Nov. 11, 2011
During the Second World War, the great American film director Frank Capra was tasked by General George C. Marshall with developing a series of documentary films that, as he later wrote in his autobiography, would "explain to our boys in the Army why we are fighting, and the principles for which we are fighting."
Capra's films captured beautifully the reasons America was fighting Nazism and Japanese imperialism. They remain classics of honest and compelling documentary film-making. They explained to young men about to go to war, and to their families, the essential issues at stake in the great conflict. They explain them well to all of us still today.
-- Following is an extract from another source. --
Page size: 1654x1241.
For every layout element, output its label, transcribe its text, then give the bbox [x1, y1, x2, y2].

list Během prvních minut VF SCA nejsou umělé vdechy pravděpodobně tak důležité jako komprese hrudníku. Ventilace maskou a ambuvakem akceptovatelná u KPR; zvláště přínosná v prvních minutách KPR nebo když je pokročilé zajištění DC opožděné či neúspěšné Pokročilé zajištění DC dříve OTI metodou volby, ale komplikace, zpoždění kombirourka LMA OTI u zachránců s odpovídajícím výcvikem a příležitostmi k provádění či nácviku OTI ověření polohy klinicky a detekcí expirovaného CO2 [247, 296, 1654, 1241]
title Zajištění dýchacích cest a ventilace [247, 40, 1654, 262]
Mark Salter, John McCain's former senior aide, has written a gripping article on how college sports can become an obsession so great that both personal and professional ethics - not to mention common decency - can be thrown-out. As he observes about the firing of legendary football coach Joe Paterno at Penn State, "Penn State fans rioted in support of Joe Paterno, who could have ensured that justice was done but didn't. They are only concerned with the football program and their loyalty to a legendary football coach. Their outrage over the forced departure of an old man who made a damnable moral choice is greater than their outrage on behalf of the children who were allegedly raped by another once-beloved icon of Penn State football."
To do nothing in the face of great evil is not a morally neutral action. It is simply a passive way of allowing that evil to continue. That's why FRC continues to battle for the unborn, for orphans, for the traditional family, and for religious liberty. Not to do so would be to accede to the steady extension of monstrous conduct in the home, society, and public policy. And that we will not do. That's why we fight.